:: Task data

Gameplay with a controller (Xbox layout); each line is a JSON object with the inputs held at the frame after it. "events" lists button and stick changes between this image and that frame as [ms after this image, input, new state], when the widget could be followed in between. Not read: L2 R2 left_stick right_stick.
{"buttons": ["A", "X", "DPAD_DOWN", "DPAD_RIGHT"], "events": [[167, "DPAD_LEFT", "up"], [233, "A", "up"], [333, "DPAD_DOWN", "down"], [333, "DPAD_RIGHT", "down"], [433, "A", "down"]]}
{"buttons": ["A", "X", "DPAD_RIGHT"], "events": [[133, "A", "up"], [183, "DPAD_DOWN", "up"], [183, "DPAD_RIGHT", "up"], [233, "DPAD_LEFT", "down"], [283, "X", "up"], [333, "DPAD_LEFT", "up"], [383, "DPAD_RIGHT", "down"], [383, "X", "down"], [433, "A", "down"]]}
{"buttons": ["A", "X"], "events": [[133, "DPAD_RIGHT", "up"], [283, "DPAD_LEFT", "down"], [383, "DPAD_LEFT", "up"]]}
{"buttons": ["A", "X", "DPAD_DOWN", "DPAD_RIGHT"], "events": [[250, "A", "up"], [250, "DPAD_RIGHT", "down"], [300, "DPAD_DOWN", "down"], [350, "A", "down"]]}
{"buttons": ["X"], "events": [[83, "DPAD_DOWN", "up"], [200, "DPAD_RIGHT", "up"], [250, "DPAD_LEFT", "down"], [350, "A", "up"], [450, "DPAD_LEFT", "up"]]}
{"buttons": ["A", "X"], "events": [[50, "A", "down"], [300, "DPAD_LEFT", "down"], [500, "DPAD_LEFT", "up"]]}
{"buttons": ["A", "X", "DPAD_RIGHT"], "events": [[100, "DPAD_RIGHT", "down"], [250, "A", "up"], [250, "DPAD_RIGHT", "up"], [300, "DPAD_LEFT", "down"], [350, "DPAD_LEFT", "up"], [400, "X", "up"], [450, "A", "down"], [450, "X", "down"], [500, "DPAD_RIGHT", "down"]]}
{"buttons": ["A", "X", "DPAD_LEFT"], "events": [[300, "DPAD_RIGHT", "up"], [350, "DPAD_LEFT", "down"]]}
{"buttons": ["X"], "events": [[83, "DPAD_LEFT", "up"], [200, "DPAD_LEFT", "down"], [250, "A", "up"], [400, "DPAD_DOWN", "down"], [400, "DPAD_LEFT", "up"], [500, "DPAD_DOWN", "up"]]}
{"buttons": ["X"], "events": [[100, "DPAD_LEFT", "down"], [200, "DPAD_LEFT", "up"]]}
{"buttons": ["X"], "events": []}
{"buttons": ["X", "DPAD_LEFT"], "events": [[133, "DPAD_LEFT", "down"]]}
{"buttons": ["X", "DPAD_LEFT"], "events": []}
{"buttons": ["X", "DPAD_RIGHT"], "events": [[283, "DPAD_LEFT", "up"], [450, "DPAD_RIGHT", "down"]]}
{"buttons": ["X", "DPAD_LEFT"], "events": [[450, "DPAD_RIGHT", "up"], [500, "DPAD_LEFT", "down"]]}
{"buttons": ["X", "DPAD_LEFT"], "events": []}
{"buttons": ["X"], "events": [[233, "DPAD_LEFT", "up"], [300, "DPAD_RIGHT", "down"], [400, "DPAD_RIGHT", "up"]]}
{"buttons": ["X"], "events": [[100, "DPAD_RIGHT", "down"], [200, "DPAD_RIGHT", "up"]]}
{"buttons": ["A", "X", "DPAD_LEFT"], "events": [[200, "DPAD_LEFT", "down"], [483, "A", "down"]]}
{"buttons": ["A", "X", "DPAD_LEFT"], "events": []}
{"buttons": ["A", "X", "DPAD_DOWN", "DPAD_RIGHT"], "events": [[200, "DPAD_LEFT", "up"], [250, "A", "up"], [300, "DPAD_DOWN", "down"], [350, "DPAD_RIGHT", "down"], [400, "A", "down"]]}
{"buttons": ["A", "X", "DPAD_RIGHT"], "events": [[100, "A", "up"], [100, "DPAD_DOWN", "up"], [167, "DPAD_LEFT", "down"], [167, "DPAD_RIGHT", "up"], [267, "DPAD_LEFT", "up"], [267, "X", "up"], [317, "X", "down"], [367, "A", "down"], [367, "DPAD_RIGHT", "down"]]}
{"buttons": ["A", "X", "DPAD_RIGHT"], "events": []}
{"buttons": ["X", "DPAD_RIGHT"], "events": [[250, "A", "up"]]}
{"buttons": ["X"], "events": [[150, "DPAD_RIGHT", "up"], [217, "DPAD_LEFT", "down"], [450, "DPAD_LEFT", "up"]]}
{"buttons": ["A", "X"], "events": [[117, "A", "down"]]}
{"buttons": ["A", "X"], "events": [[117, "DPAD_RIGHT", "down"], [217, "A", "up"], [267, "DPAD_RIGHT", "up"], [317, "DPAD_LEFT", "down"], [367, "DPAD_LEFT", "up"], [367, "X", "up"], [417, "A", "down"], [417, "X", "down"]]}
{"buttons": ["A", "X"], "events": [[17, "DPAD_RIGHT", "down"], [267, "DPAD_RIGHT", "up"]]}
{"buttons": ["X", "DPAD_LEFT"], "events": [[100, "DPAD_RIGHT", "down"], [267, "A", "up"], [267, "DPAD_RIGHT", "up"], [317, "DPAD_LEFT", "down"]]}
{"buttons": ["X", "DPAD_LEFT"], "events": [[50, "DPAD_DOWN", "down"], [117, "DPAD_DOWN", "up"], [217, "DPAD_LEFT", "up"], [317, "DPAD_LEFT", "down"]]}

::::

## Exercise brief
Write out the complete set of records exactly as given.

## Exercise result
Gameplay with a controller (Xbox layout); each line is a JSON object with the inputs held at the frame after it. "events" lists button and stick changes between this image and that frame as [ms after this image, input, new state], when the widget could be followed in between. Not read: L2 R2 left_stick right_stick.
{"buttons": ["A", "X", "DPAD_DOWN", "DPAD_RIGHT"], "events": [[167, "DPAD_LEFT", "up"], [233, "A", "up"], [333, "DPAD_DOWN", "down"], [333, "DPAD_RIGHT", "down"], [433, "A", "down"]]}
{"buttons": ["A", "X", "DPAD_RIGHT"], "events": [[133, "A", "up"], [183, "DPAD_DOWN", "up"], [183, "DPAD_RIGHT", "up"], [233, "DPAD_LEFT", "down"], [283, "X", "up"], [333, "DPAD_LEFT", "up"], [383, "DPAD_RIGHT", "down"], [383, "X", "down"], [433, "A", "down"]]}
{"buttons": ["A", "X"], "events": [[133, "DPAD_RIGHT", "up"], [283, "DPAD_LEFT", "down"], [383, "DPAD_LEFT", "up"]]}
{"buttons": ["A", "X", "DPAD_DOWN", "DPAD_RIGHT"], "events": [[250, "A", "up"], [250, "DPAD_RIGHT", "down"], [300, "DPAD_DOWN", "down"], [350, "A", "down"]]}
{"buttons": ["X"], "events": [[83, "DPAD_DOWN", "up"], [200, "DPAD_RIGHT", "up"], [250, "DPAD_LEFT", "down"], [350, "A", "up"], [450, "DPAD_LEFT", "up"]]}
{"buttons": ["A", "X"], "events": [[50, "A", "down"], [300, "DPAD_LEFT", "down"], [500, "DPAD_LEFT", "up"]]}
{"buttons": ["A", "X", "DPAD_RIGHT"], "events": [[100, "DPAD_RIGHT", "down"], [250, "A", "up"], [250, "DPAD_RIGHT", "up"], [300, "DPAD_LEFT", "down"], [350, "DPAD_LEFT", "up"], [400, "X", "up"], [450, "A", "down"], [450, "X", "down"], [500, "DPAD_RIGHT", "down"]]}
{"buttons": ["A", "X", "DPAD_LEFT"], "events": [[300, "DPAD_RIGHT", "up"], [350, "DPAD_LEFT", "down"]]}
{"buttons": ["X"], "events": [[83, "DPAD_LEFT", "up"], [200, "DPAD_LEFT", "down"], [250, "A", "up"], [400, "DPAD_DOWN", "down"], [400, "DPAD_LEFT", "up"], [500, "DPAD_DOWN", "up"]]}
{"buttons": ["X"], "events": [[100, "DPAD_LEFT", "down"], [200, "DPAD_LEFT", "up"]]}
{"buttons": ["X"], "events": []}
{"buttons": ["X", "DPAD_LEFT"], "events": [[133, "DPAD_LEFT", "down"]]}
{"buttons": ["X", "DPAD_LEFT"], "events": []}
{"buttons": ["X", "DPAD_RIGHT"], "events": [[283, "DPAD_LEFT", "up"], [450, "DPAD_RIGHT", "down"]]}
{"buttons": ["X", "DPAD_LEFT"], "events": [[450, "DPAD_RIGHT", "up"], [500, "DPAD_LEFT", "down"]]}
{"buttons": ["X", "DPAD_LEFT"], "events": []}
{"buttons": ["X"], "events": [[233, "DPAD_LEFT", "up"], [300, "DPAD_RIGHT", "down"], [400, "DPAD_RIGHT", "up"]]}
{"buttons": ["X"], "events": [[100, "DPAD_RIGHT", "down"], [200, "DPAD_RIGHT", "up"]]}
{"buttons": ["A", "X", "DPAD_LEFT"], "events": [[200, "DPAD_LEFT", "down"], [483, "A", "down"]]}
{"buttons": ["A", "X", "DPAD_LEFT"], "events": []}
{"buttons": ["A", "X", "DPAD_DOWN", "DPAD_RIGHT"], "events": [[200, "DPAD_LEFT", "up"], [250, "A", "up"], [300, "DPAD_DOWN", "down"], [350, "DPAD_RIGHT", "down"], [400, "A", "down"]]}
{"buttons": ["A", "X", "DPAD_RIGHT"], "events": [[100, "A", "up"], [100, "DPAD_DOWN", "up"], [167, "DPAD_LEFT", "down"], [167, "DPAD_RIGHT", "up"], [267, "DPAD_LEFT", "up"], [267, "X", "up"], [317, "X", "down"], [367, "A", "down"], [367, "DPAD_RIGHT", "down"]]}
{"buttons": ["A", "X", "DPAD_RIGHT"], "events": []}
{"buttons": ["X", "DPAD_RIGHT"], "events": [[250, "A", "up"]]}
{"buttons": ["X"], "events": [[150, "DPAD_RIGHT", "up"], [217, "DPAD_LEFT", "down"], [450, "DPAD_LEFT", "up"]]}
{"buttons": ["A", "X"], "events": [[117, "A", "down"]]}
{"buttons": ["A", "X"], "events": [[117, "DPAD_RIGHT", "down"], [217, "A", "up"], [267, "DPAD_RIGHT", "up"], [317, "DPAD_LEFT", "down"], [367, "DPAD_LEFT", "up"], [367, "X", "up"], [417, "A", "down"], [417, "X", "down"]]}
{"buttons": ["A", "X"], "events": [[17, "DPAD_RIGHT", "down"], [267, "DPAD_RIGHT", "up"]]}
{"buttons": ["X", "DPAD_LEFT"], "events": [[100, "DPAD_RIGHT", "down"], [267, "A", "up"], [267, "DPAD_RIGHT", "up"], [317, "DPAD_LEFT", "down"]]}
{"buttons": ["X", "DPAD_LEFT"], "events": [[50, "DPAD_DOWN", "down"], [117, "DPAD_DOWN", "up"], [217, "DPAD_LEFT", "up"], [317, "DPAD_LEFT", "down"]]}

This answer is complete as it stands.